Nearly 200 people are missing or dead and thousands more affected by heavy floods in central Burma’s Magwe division, as the deluge of uncharacteristic monsoon rains continue to wage destruction across Southeast Asia.
Reports claim a flash flood swept away around 50 homes in Pakkoku yesterday; local police have confirmed that 38 bodies have been recovered from the river, the majority women. Around 150 are still missing. Up to 300 huts in a slum on the edge of town were also destroyed. Images taken yesterday show that the Shwechaung bridge, close to Pakkoku, has collapsed.
More than 30 villages in Seikphyu township, around 50 miles south of Pakkoku, have also been affected by floods, fuelled by heavy rains that caused the nearby Yaw Creek to burst its banks.
Locals there had little warning about the impeding disaster: one Seikphyu resident told DVB that water levels in the creek rose around 2am on Wednesday morning, uprooting trees and forcing thousands to flee.
“Even two-story buildings are inundated up to the roof,” said another man in the nearby Chaungmagyi village tract. “I moved all my food stocks and belongings to the upper floor in my house but they’ve all been swamped.”
He said that although people are struggling to find shelter, no fatalities have yet been reported in Chaungmagyi. Water levels have now dropped from eight feet to two feet, he added.

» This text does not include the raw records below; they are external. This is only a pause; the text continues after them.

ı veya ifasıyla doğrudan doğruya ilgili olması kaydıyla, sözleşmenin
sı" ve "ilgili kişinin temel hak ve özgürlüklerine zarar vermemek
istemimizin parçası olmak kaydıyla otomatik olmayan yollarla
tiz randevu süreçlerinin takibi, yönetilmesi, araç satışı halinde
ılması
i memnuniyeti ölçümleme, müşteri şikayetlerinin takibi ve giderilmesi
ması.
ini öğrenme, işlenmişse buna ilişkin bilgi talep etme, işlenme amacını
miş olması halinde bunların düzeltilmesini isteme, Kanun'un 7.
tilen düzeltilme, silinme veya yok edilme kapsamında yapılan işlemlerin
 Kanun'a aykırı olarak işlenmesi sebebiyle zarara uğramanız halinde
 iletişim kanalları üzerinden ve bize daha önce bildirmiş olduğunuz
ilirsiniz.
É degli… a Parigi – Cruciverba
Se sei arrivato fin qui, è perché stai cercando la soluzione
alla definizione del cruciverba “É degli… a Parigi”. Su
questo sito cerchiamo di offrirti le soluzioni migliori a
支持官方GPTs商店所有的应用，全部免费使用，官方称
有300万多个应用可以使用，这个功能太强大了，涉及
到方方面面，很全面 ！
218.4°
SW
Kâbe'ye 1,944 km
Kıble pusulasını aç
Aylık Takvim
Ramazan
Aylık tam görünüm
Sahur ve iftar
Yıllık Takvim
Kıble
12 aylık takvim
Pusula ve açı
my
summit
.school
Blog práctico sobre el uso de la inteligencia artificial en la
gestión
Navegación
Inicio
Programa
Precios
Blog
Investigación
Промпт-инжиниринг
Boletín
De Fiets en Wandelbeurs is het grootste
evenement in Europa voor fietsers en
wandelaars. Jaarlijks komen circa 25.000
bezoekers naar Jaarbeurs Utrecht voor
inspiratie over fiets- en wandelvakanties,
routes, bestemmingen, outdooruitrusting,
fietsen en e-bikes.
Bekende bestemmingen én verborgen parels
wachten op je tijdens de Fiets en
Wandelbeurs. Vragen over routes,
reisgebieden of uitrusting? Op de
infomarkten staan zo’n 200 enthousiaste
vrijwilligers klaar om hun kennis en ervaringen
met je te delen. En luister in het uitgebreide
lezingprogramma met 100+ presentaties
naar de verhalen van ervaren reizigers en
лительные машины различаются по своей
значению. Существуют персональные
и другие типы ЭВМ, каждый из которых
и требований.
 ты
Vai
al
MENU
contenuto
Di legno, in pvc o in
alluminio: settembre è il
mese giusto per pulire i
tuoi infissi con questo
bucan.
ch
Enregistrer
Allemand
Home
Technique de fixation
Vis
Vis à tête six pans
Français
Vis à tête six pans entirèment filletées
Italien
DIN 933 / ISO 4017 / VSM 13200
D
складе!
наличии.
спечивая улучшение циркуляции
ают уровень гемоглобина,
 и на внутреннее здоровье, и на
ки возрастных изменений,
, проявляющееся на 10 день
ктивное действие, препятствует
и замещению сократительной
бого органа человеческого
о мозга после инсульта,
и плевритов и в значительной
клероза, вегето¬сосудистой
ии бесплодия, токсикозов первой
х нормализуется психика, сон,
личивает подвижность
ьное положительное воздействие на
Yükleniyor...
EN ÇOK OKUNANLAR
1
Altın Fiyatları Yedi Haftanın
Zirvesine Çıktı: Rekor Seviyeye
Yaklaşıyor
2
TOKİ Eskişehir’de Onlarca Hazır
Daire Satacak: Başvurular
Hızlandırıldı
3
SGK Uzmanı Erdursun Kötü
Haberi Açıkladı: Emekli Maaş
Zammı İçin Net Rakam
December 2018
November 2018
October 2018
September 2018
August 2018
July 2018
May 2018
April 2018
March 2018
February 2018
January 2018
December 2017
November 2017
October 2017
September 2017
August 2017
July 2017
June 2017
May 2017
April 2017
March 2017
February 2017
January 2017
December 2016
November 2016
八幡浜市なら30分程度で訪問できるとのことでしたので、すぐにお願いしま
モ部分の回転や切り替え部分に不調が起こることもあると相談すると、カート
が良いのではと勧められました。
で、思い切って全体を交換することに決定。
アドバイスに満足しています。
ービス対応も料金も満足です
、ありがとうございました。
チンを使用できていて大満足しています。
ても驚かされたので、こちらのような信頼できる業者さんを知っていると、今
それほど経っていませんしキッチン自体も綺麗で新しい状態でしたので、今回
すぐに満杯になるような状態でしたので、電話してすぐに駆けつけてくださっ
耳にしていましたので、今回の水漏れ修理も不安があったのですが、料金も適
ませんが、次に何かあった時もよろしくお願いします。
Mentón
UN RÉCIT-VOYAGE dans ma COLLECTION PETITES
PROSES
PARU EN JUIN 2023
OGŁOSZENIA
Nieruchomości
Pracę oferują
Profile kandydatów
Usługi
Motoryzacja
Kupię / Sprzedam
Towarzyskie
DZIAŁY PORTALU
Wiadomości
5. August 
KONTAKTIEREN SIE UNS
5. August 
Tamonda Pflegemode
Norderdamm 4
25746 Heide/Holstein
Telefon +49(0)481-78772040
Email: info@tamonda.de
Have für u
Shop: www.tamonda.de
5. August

Elsewhere the picture is similarly bleak. In the region around Magwe division’s Sinbyugyun town, some 20 villages were flooded after the Lin Zin dam north of the town broke. Swathes of farmland have been submerged.
Neighbouring Thailand is currently experiencing its worst floods in more than 50 years. Close to 350 have been confirmed dead and many more are missing, as the floodwaters close in on Bangkok.
During at least three months this year, rainfall was nearly twice the 30 year average. Areas of eastern Burma have also experienced landslides as a result of torrential rains.